‘Amlito’ e Ivonne patean al priismo de Tabasco

En su lucha por ganar los votos de sus correligionarios en Tabasco, la yucateca Ivonne Ortega y el campechano Alejandro Moreno Cárdenas, mejor conocido como ‘Amlito’ por la cercanía que se le atribuye con el presidente Andrés Manuel López Obrador, están incurriendo en el mismo error de rodearse de operadores francamente impresentables.

En últimos días, la exmandataria de la península comenzó a difundir una propaganda dirigida a sus compañeros de la tierra de AMLO, a quienes les pregunta si desean que “Erubiel” decida las candidaturas en las próximas elecciones.

Ivonne se refiere a Erubiel Alonso Que, expresidente estatal del PRI, quien es uno de los principales operadores de Alejandro Moreno, su contendiente interno.

Para desanimar a los partidarios de ‘Amlito’, la yucateca se hace eco de las denuncias en contra de Erubiel durante los comicios intermedios de 2015, cuando varios aspirantes a alcaldes y diputados lo denunciaron en la radio por haberles pedido cantidades millonarias para hacerlos “candidatos”.

El problema no es que Ivonne Ortega le pegue ese ‘golpe bajo’ al gobernador con licencia de Campeche (si bien de manera oficial Erubiel no participa en la campaña de ‘Amlito’, a este reportero le consta que el exdiputado local ha sido enlace del campechano con actores tabasqueños, incluidos líderes de opinión); la paradoja es que también la candidata incurre en lo mismo.

Vea usted: Ivonne tiene como uno de sus coordinadores de campaña a Francisco Herrera León, también expresidente del PRI como Erubiel, e igualmente con un profundo desprestigio entre el priísmo.

Lista de tareas:
a – Explica en una a tres oraciones por qué, según el texto de estudio, a Alejandro Moreno Cárdenas se le conoce como ‘Amlito’.
b – ¿Qué cargo ocupó Erubiel Alonso Que en el PRI, de acuerdo con el texto de estudio?

Registros extraídos:

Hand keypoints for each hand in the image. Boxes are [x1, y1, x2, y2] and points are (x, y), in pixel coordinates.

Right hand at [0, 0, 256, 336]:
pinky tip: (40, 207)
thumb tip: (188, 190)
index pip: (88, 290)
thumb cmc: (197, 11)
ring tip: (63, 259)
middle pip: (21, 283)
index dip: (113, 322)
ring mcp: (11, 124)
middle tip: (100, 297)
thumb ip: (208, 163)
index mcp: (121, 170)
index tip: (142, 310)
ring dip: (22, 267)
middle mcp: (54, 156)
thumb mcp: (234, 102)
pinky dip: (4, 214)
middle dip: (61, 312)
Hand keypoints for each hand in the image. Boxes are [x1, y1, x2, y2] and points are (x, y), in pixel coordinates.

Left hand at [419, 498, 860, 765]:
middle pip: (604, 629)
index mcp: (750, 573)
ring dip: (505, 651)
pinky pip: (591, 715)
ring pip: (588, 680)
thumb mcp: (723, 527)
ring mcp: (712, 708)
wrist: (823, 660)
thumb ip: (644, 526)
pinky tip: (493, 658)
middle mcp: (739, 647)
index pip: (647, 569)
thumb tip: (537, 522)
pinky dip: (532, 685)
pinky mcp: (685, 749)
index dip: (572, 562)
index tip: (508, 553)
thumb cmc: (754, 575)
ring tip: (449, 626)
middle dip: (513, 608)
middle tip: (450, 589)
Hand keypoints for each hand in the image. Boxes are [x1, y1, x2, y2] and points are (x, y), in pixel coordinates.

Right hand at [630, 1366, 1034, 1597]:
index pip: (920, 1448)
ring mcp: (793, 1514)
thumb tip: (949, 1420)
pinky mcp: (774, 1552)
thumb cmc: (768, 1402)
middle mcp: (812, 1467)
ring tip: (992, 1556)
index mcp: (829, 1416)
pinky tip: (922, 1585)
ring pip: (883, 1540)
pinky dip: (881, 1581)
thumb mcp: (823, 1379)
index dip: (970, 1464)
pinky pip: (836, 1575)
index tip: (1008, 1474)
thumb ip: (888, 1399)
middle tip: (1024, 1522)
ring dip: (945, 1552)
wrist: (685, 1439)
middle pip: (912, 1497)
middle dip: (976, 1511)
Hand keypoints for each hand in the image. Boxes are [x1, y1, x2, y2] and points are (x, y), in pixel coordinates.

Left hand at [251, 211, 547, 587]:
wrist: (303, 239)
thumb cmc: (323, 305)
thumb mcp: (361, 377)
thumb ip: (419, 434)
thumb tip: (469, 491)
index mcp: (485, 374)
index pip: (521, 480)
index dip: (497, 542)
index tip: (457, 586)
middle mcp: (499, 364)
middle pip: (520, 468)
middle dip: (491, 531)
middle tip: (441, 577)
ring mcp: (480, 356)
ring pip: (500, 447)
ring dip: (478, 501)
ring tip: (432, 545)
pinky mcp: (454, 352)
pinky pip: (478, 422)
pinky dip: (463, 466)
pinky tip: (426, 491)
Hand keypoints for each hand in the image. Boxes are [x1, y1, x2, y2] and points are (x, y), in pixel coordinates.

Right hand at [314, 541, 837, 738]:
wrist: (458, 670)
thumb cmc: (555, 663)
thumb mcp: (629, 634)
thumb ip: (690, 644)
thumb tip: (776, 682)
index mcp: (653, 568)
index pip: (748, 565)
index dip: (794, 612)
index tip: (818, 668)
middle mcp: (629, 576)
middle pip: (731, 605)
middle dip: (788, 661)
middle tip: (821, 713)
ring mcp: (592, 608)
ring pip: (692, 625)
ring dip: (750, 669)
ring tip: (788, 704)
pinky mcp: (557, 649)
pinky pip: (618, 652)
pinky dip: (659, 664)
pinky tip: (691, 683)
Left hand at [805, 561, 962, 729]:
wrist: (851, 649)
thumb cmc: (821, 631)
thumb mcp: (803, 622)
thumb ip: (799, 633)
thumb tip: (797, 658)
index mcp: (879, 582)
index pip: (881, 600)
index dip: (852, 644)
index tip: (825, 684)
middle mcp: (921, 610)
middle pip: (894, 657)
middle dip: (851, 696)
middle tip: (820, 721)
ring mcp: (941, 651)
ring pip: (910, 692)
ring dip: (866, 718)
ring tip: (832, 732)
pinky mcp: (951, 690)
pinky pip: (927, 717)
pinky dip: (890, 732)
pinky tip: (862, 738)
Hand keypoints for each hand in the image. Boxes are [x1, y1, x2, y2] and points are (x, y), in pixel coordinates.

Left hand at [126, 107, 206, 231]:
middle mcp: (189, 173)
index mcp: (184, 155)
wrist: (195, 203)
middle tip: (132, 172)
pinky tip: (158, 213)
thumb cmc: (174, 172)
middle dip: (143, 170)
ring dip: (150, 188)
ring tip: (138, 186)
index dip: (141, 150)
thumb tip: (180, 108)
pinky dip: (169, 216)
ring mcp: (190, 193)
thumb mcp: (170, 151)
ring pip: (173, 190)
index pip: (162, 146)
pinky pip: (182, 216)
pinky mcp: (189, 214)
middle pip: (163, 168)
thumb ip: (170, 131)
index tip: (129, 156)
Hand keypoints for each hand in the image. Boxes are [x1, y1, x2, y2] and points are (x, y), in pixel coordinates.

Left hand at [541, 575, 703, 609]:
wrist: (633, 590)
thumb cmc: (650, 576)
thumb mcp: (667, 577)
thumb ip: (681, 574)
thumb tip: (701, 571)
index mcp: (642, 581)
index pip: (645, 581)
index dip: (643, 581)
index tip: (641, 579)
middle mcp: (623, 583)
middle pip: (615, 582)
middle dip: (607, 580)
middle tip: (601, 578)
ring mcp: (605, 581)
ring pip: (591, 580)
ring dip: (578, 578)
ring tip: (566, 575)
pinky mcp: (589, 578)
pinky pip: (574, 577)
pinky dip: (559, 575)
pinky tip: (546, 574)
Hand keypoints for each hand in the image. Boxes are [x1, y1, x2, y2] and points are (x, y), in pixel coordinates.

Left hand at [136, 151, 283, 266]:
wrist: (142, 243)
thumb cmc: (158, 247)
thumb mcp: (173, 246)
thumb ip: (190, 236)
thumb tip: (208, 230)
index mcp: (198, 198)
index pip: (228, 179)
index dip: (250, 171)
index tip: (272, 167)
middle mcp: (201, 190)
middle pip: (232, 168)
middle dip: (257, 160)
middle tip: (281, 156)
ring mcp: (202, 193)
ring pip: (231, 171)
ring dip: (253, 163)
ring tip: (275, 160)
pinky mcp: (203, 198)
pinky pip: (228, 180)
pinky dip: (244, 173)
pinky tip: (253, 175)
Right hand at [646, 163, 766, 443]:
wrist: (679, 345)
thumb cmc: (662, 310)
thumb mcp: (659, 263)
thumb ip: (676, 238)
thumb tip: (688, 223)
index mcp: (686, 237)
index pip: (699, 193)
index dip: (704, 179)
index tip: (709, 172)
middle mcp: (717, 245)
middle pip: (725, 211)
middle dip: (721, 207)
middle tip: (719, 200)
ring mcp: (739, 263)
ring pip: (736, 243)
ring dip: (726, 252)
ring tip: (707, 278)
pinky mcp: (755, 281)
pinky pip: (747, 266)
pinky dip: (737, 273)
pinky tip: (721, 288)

Soluciones por tarea:
a – Se le conoce como ‘Amlito’ por la cercanía que se le atribuye con el presidente Andrés Manuel López Obrador.

b – Fue presidente estatal del PRI.